Well gosh I'm sorry you got rudeness from all of that.

And I'm sorry that after voicing concerns about first person and present tense that I received heavy condescension.

That said You are right and I should thank those people.
The people whose suggestions I used. And whose time you seem to all think I wasted.
springs1971
Abernovo
Warren_Paul
AnyaKimlin
allmywires

Thanks those hints and critics were helpful. I could not use them all but I used quite a few. They all work well though I'm not sure I didn't put more problematic material in while fixing things.

Sorry I came off rude.

But if not being rude = staying quiet then I'm doomed.

It sort looks like several peeps want to eject me.

Since it's me being me maybe they are right to be so inclined.
 
(on holiday -- only way to get signal is to climb tree -- and it's raining)

Can I just say how pleased I am to be mentioned in the same sentence as reiver?

luci -- it's awful getting critiqued. Often it feels like I'm being torn to bits when I read critiques of my work. My sympathies, truly. It can be hard to acknowledge that people are trying to help, but they are. Critiques take time and effort. I like the way you write, I hope you stick around, but in this forum no one would be helping if they weren't honest.
 
Luci - thanks for thanking me, and believe me, I understand how difficult it can be to get criticism on a work that you personally believe to be infallible. I posted my first critique in here just the other day and of course it grates a bit to hear that people don't see your words the same way as you do, but do you know what? They're not in your head. They need to understand what you mean fully, and fresh eyes are always useful for anything. In the end, it's your work, and up to you if you want to acknowledge what other people think. Sometimes people just aren't on your wavelength and you don't think their criticism is valid - that's fine. Take it on the chin and move on.

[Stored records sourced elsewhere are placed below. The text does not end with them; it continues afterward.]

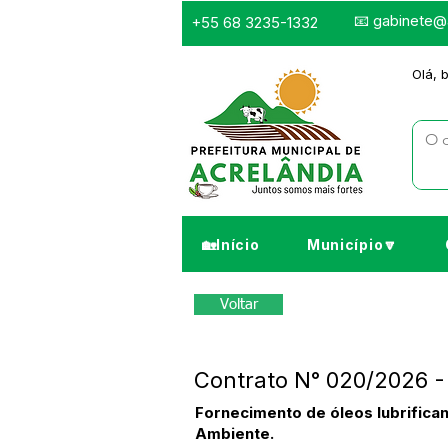
📧
gabinete@a
+55 68 3235-1332
Olá, 
🏡Início
Município🔽
Voltar
Contrato N° 020/2026 - 
Fornecimento de óleos lubrifican
Ambiente.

As an aside, I will just say it's sometimes possible to misinterpret tone over text, and I don't think anybody was honestly trying to personally attack you. The only reason we gave you feedback was so that it could make you better!
 
I'm sorry my review didn't make sense to you. As Springs pointed out I'm trying to make a deadline (two actually, my gay detectives may have a home).

First person, present tense isn't something I need to get used to it is the most natural narrative for me to read, because I am editing my own work using that narrative. (Third person, past tense is slow and weird to read, at least, until I move on to editing my detectives).

The work has a potential as I said, but I think it is confusing (which may have been the editing to make it fit) and doesn't make the best of the narrative you have chosen. That will change as you edit it and work on it.

I read it from beginning to end, and the red is showing where I found it disjointed and confusing.

It is hard getting your first works critiqued. Especially on here because it will be a proper critique you are given.
 
***Dummy Alert****

***Dummy Alert****

***Dummy Alert****

A writers dummy being spat out has been spotted at 30,000 feet. Please take evasive action.:)

A writers dummy being spat out has been spotted at 30,000 feet. Please take evasive action.:)

A writers dummy being spat out has been spotted at 30,000 feet. Please take evasive action.:)

I started to read this thread and was going to comment but then...

See above.:confused:
 
I have no idea what you are getting at, Gary, and perhaps that's your good fortune.

Since this thread has gone aground, I am going to close it.
 
I will not post the refurbished work- that wasn't a threat back when; that was a fact.

Thank goodness for that - you've been churlish and pouty over the excerpt you posted.

Frankly, you're too immature for critiques at the moment - come back when you grow up a bit and stop being so damn over-sensitive.